Fish Picture Photography – Fabio Ghidini

Anyone visiting my little site here has probably noticed I enjoy the aesthetic value the inhabitants of the fish tank have to offer. I hope my fish picture gallery is enjoyed by you, as much as it is by me.

I recently discovered a site devoted to the art of fish picture photography - Fabio Ghidini Aqua. Pictures of fish, aquatic plants, invertebrates, and aquarium equipment take on a whole new meaning under the lens of this Italian photographer.

Here are pictures of two types of the tetra species taken by Fabio. I added both the Neon Tetra, and Black Neon Tetra to my 37 gallon Eclipse aquarium. You can see why. Their bright stripes and colors make them a popular choice among fish tank enthusiasts. These schooling freshwater fish are best kept in groups.

The black neon tetra enjoys swiming with 4-6 of the same species. They eat fish flakes, and freeze dried blood worms, but like the Neon Tetra, their color will be most vibrant when fed a diet including brine shrimp.


Iridescent blue and red colors make schools of Neon Tetras appear bigger than their 2" frames really are.


I've highlited a couple of fish Mr. Ghidini has shot, but do yourself a favor and check out the rest of his fish picture portfolio. I bet you'll discover some of the beauty that sits in your own fish tank when you aren't looking.

Black Angelfish

Stocking a Black Angelfish in your freshwater aquarium can be a rewarding experience. The long flowing fins, and beautiful color of this Black Angel taken by Sakichin is proof of that!

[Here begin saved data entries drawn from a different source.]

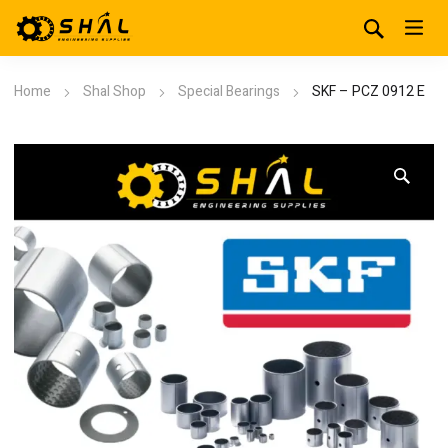
Home
Shal Shop
Special Bearings
SKF – PCZ 0912 E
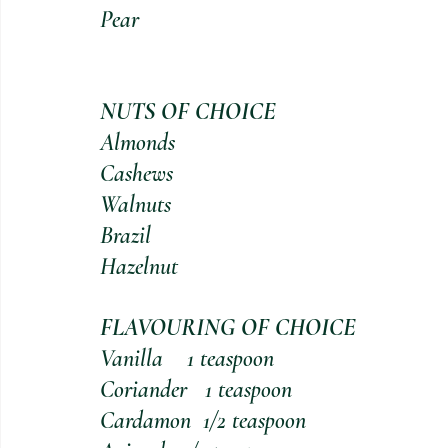
Pear                                            
NUTS OF CHOICE 
Almonds                                           
Cashews                                           
Walnuts                                            
Brazil
Hazelnut
FLAVOURING OF CHOICE
Vanilla    1 teaspoon
Coriander   1 teaspoon
Cardamon  1/2 teaspoon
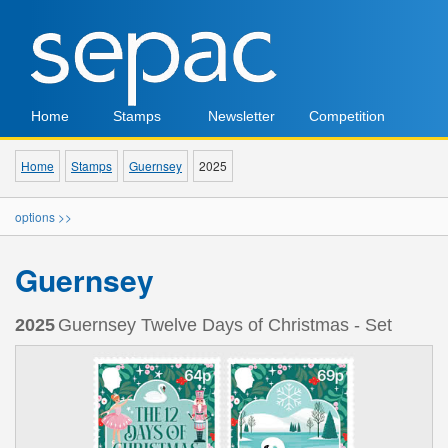
Home
Stamps
Newsletter
Competition
Home
Stamps
Guernsey
2025
options >>
Guernsey
2025
Guernsey Twelve Days of Christmas - Set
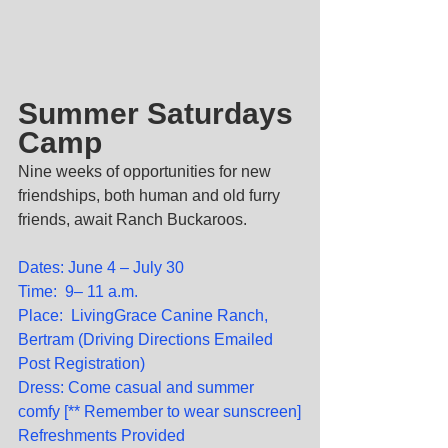
Summer Saturdays 
Camp
Nine weeks of opportunities for new 
friendships, both human and old furry 
friends, await Ranch Buckaroos.
Dates: June 4 – July 30
Time:  9– 11 a.m.
Place:  LivingGrace Canine Ranch, 
Bertram (Driving Directions Emailed 
Post Registration)
Dress: Come casual and summer 
comfy [** Remember to wear sunscreen]
Refreshments Provided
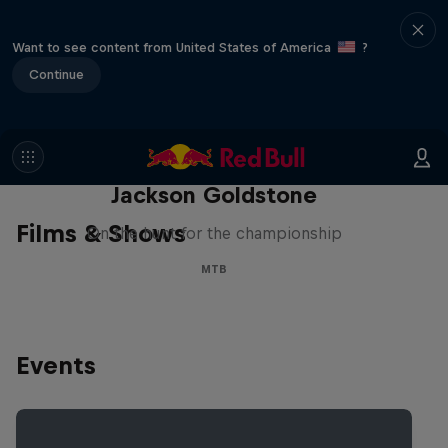
Want to see content from United States of America
?
Continue
The Search for Milliseconds:
Jackson Goldstone
Films & Shows
On the hunt for the championship
MTB
Events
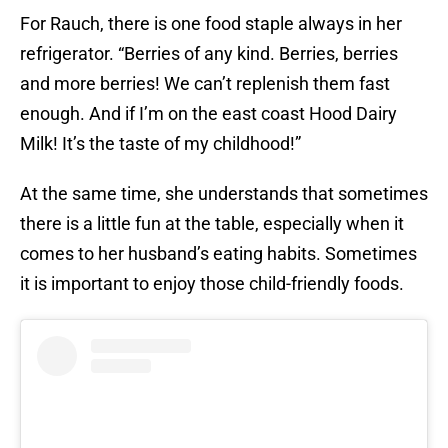
For Rauch, there is one food staple always in her
refrigerator. “Berries of any kind. Berries, berries
and more berries! We can’t replenish them fast
enough. And if I’m on the east coast Hood Dairy
Milk! It’s the taste of my childhood!”
At the same time, she understands that sometimes
there is a little fun at the table, especially when it
comes to her husband’s eating habits. Sometimes
it is important to enjoy those child-friendly foods.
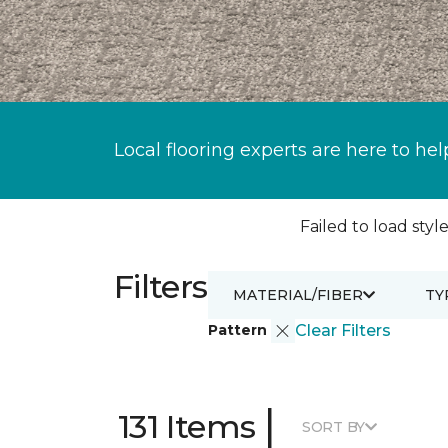
Local flooring experts are here to hel
Failed to load style
Filters
MATERIAL/FIBER
TY
Pattern
Clear Filters
|
131 Items
SORT BY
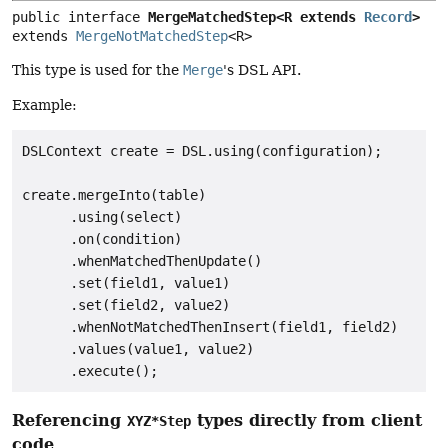
public interface 
MergeMatchedStep<R extends 
Record
>
extends 
MergeNotMatchedStep
<R>
This type is used for the
Merge
's DSL API.
Example:
DSLContext create = DSL.using(configuration);

create.mergeInto(table)

      .using(select)

      .on(condition)

      .whenMatchedThenUpdate()

      .set(field1, value1)

      .set(field2, value2)

      .whenNotMatchedThenInsert(field1, field2)

      .values(value1, value2)

Referencing
types directly from client
XYZ*Step
code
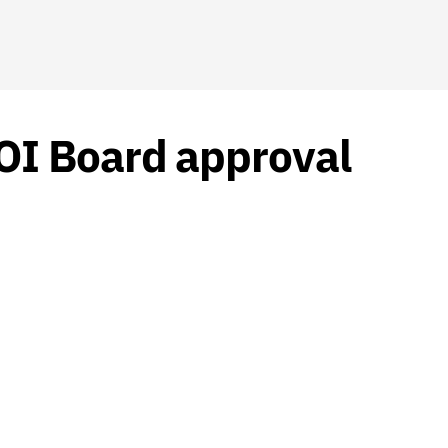
OI Board approval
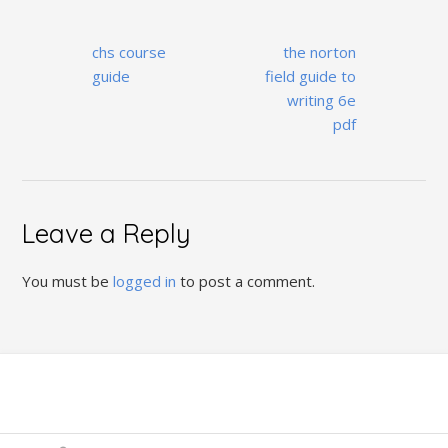
Post
chs course
the norton
navigation
guide
field guide to
writing 6e
pdf
Leave a Reply
You must be
logged in
to post a comment.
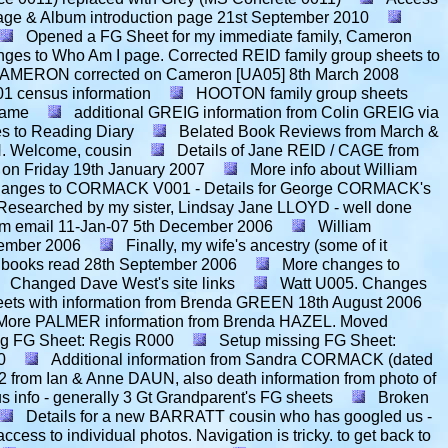
age & Album introduction page
21st September 2010
Opened a FG Sheet for my immediate family, Cameron
nges to Who Am I page. Corrected REID family group sheets to
n CAMERON corrected on Cameron [UA05]
8th March 2008
1 census information
HOOTON family group sheets
name
additional GREIG information from Colin GREIG via
s to Reading Diary
Belated Book Reviews from March &
. Welcome, cousin
Details of Jane REID / CAGE from
on Friday
19th January 2007
More info about William
anges to CORMACK V001 - Details for George CORMACK's
esearched by my sister, Lindsay Jane LLOYD - well done
m email 11-Jan-07
5th December 2006
William
ember 2006
Finally, my wife's ancestry (some of it
 books read
28th September 2006
More changes to
Changed Dave West's site links
Watt U005. Changes
ts with information from Brenda GREEN
18th August 2006
More PALMER information from Brenda HAZEL. Moved
ng FG Sheet: Regis R000
Setup missing FG Sheet:
0
Additional information from Sandra CORMACK (dated
rom Ian & Anne DAUN, also death information from photo of
 info - generally 3 Gt Grandparent's FG sheets
Broken
Details for a new BARRATT cousin who has googled us -
ess to individual photos. Navigation is tricky. to get back to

Often tank bred in the U.S., the shade of this particular Freshwater Angelfish is black with lighter coloration on the fins. A fish in the Genus Pterophyllum, the species originated in South America, and belongs to the Family Cichlidae. Characteristics and living conditions for the Black Angelfish include:

  • Minimum Fish Tank Size: 30 gallons is best.
  • 75-82 degrees F, pH 5.8-7.0, KH 1-5
  • The Freshwater Black Angelfish is semi-aggressive.
  • Grows to 6" as an adult.

Because of the long fins, you'll want to avoid stocking the Black Angelfish with nipping fish, such as Tiger Barbs. The freshwater fish compatibility chart will give you a list of suitable tank mates.

Personally, I have tried keeping two angelfish in my tank, but they both died early. It may be because they were weak, or sick when I bought them. I will definitely try the fish again, as you can see by the picture of the Black Angelfish, they are an attrative fish.

Have you tried raising angelfish? Did you have good luck with them?